As a longtime staple of the melodic bass movement, Hotel Garuda has had quite the journey throughout his career. Formerly a two-piece group, Aseem Mangaokar had been establishing the name in the underground scene since 2014. After making it to larger stages at Electric Forest and many more large-scale gatherings over the years, he went solo with the moniker beginning with 2018’s “One Reason.” After numerous one-off releases exploring newer sounds, Hotel Garuda now releases his debut EP, titled The Tension.
“The name of the EP comes from the tension I felt between being my truest self, and also putting on the persona that listeners had come to associate with Hotel Garuda,” Mangaokar said. The EP itself represents a year-long introspection into four pieces of music.

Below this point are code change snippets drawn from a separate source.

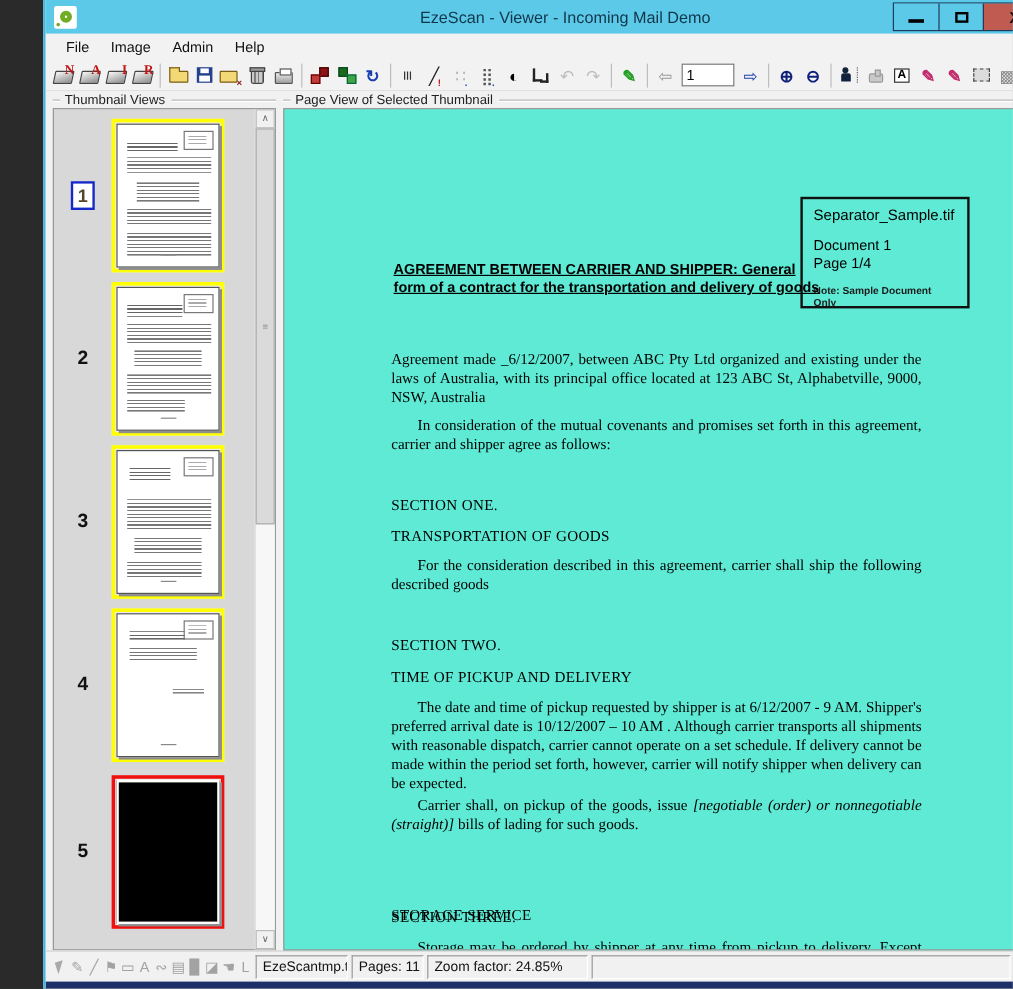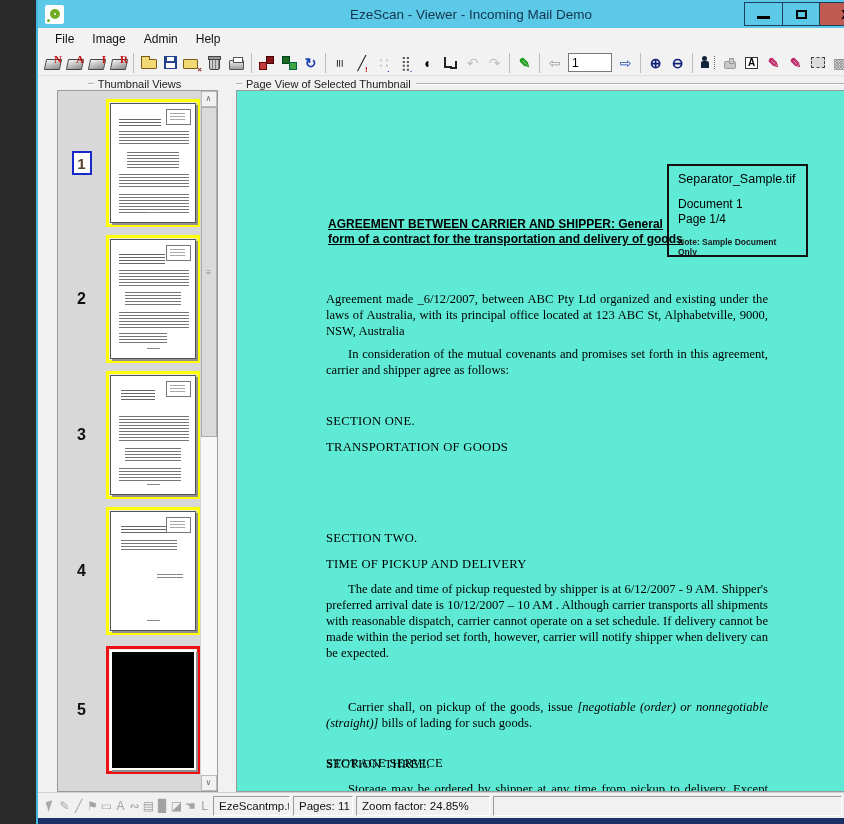"Thumbnail Views" .col-left { align-items: center -> none }
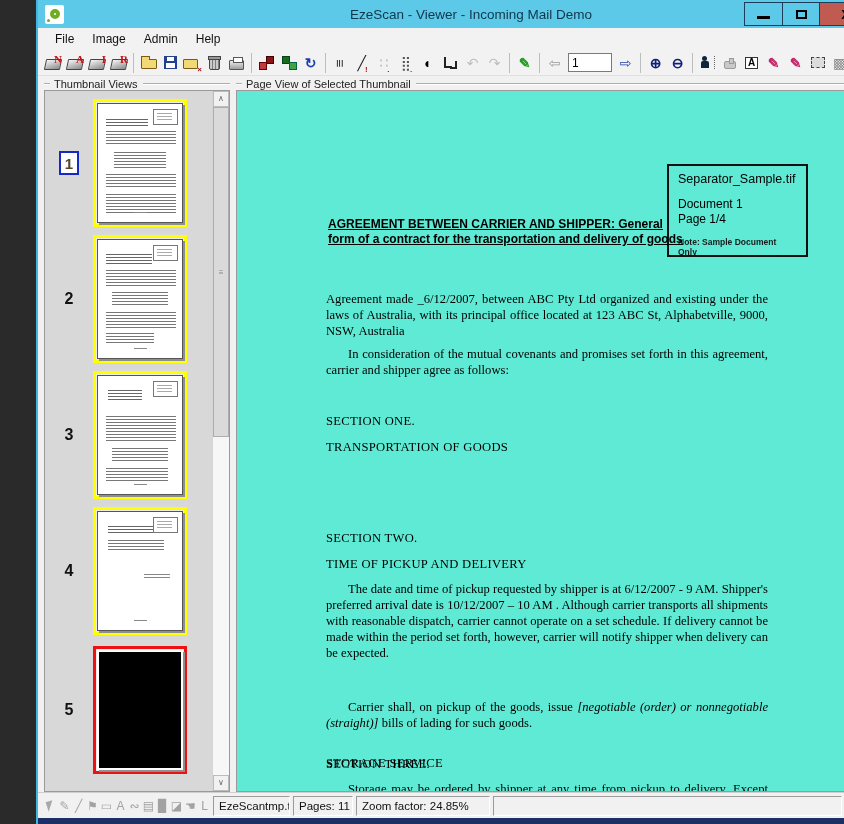"For the consideration described in" div.abs { html: none -> <div>For the consideration described in this agreement, carrier shall ship the following described goods</div> }
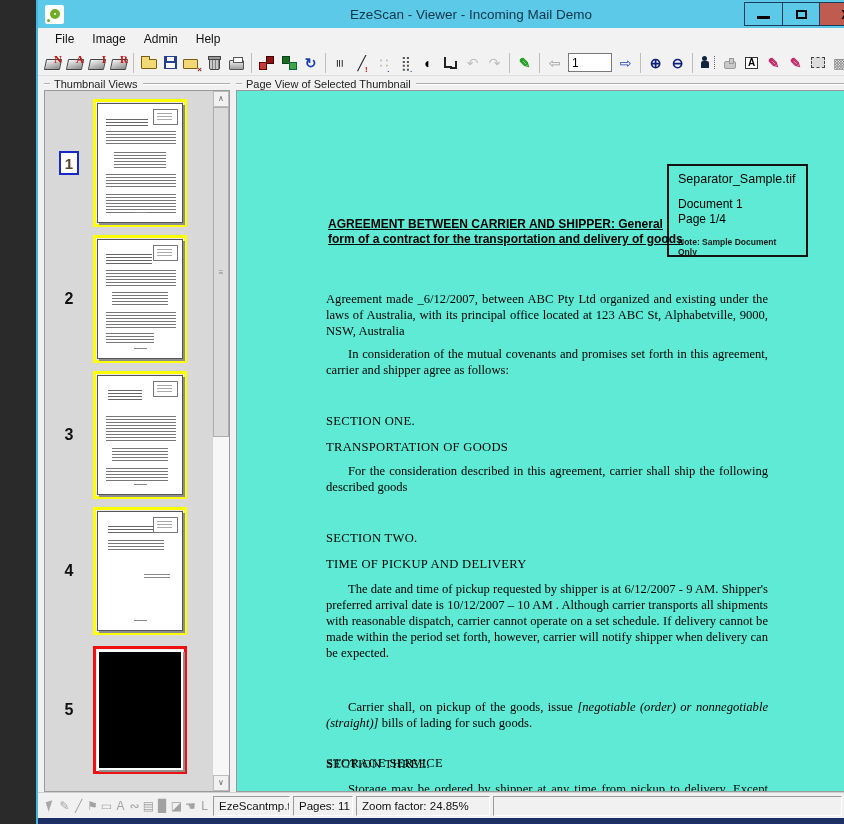"Carrier shall, on pickup of" .p5 { top: 608px -> 572px }
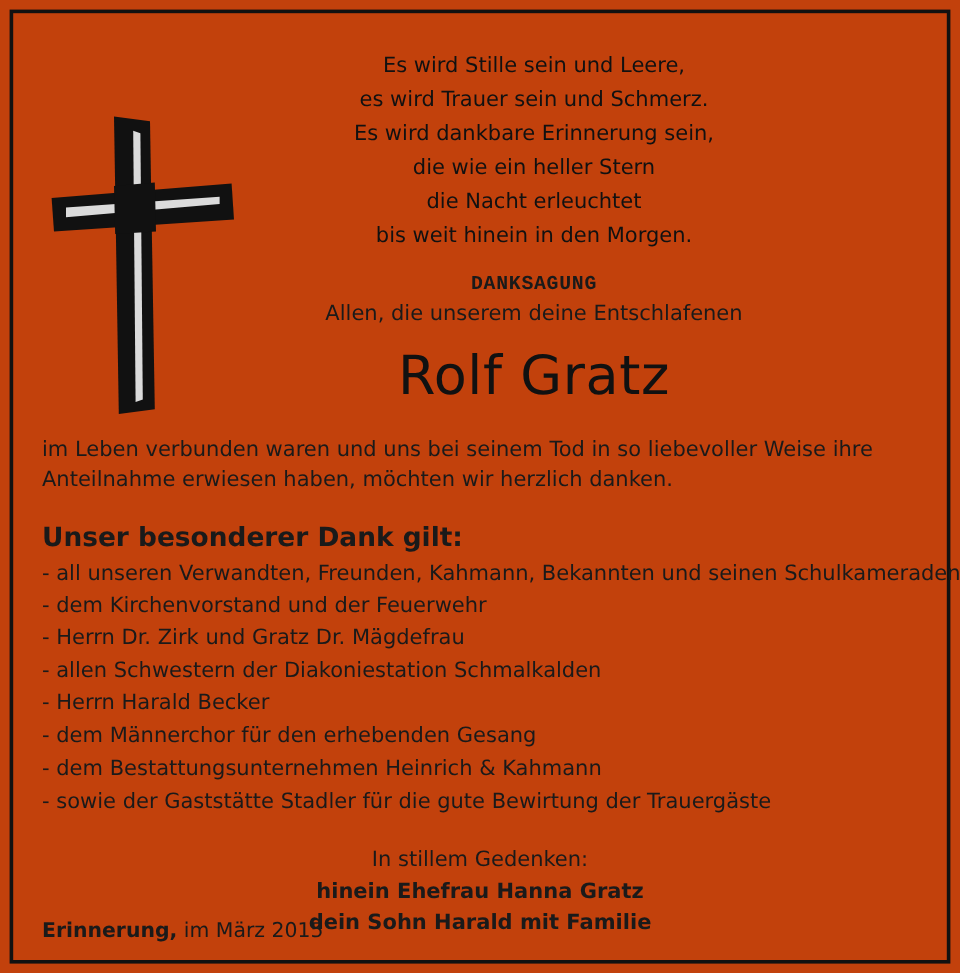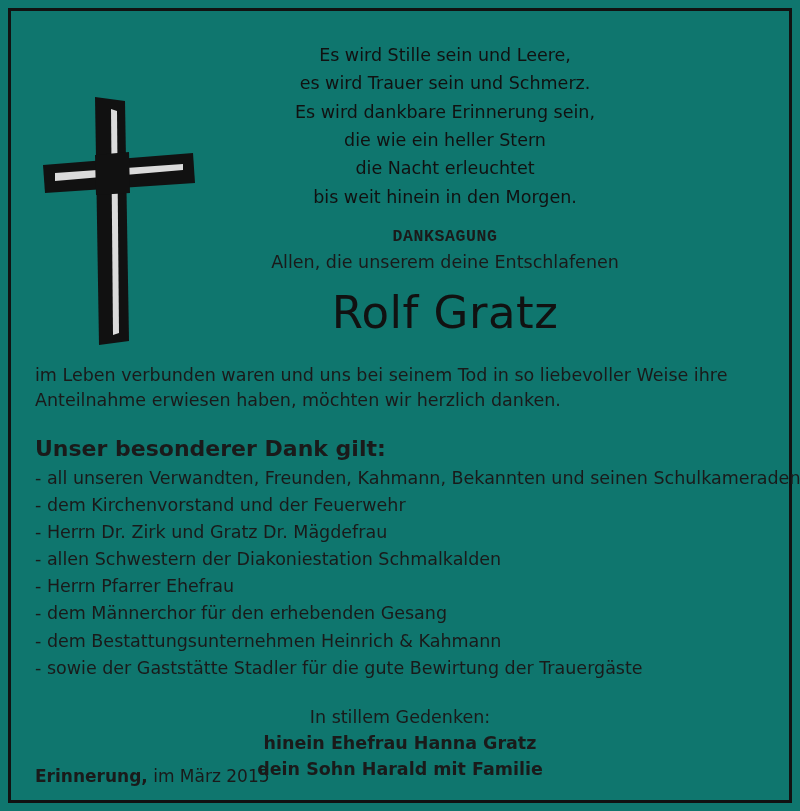"Es wird Stille sein und" .page { background: #0f766e -> #c2410c }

“For a while now, I’d felt disconnected [from] the electronic music scene inasmuch as I had a hard time finding music that really stimulated me. I needed to break out of the confines that had been forced on me as a stereotypical ‘producer/DJ.’ This meant being more involved in songwriting as well as singing on every song,” continues Mangaokar on his own artistic journey as well as the one leading up to a cohesive EP.
On The Tension, feelings of eighties nostalgia mark the project with its retro-tinged tracks, a heavy reliance on synth-pop elements, and electro chords. From the vocal chops and danceable measure on the EP’s opening track, “Rush,” to the electric guitar riffs and vibrant tempos on “Olivia,” to the sultry lyrics on the closing track, “Leave You,” the thematic of tension comes through on every selection. It’s a tension that feels humble and vulnerable.
The four-track project is labor of love as much as it is an open, honest reflection of where the Hotel Garuda sound has been over the past four years. This is Hotel Garuda like fans have never heard him before. “As an artist, I feel like I’ve really come into my own with regards to what I want my music to say, and the feelings I want it to evoke,” he concludes. “I want my listeners to know that I’ve evolved, and though the music I make may not be the same as what initially drew them to me, I hope they’re entertained by the artistic journey that inspires me.”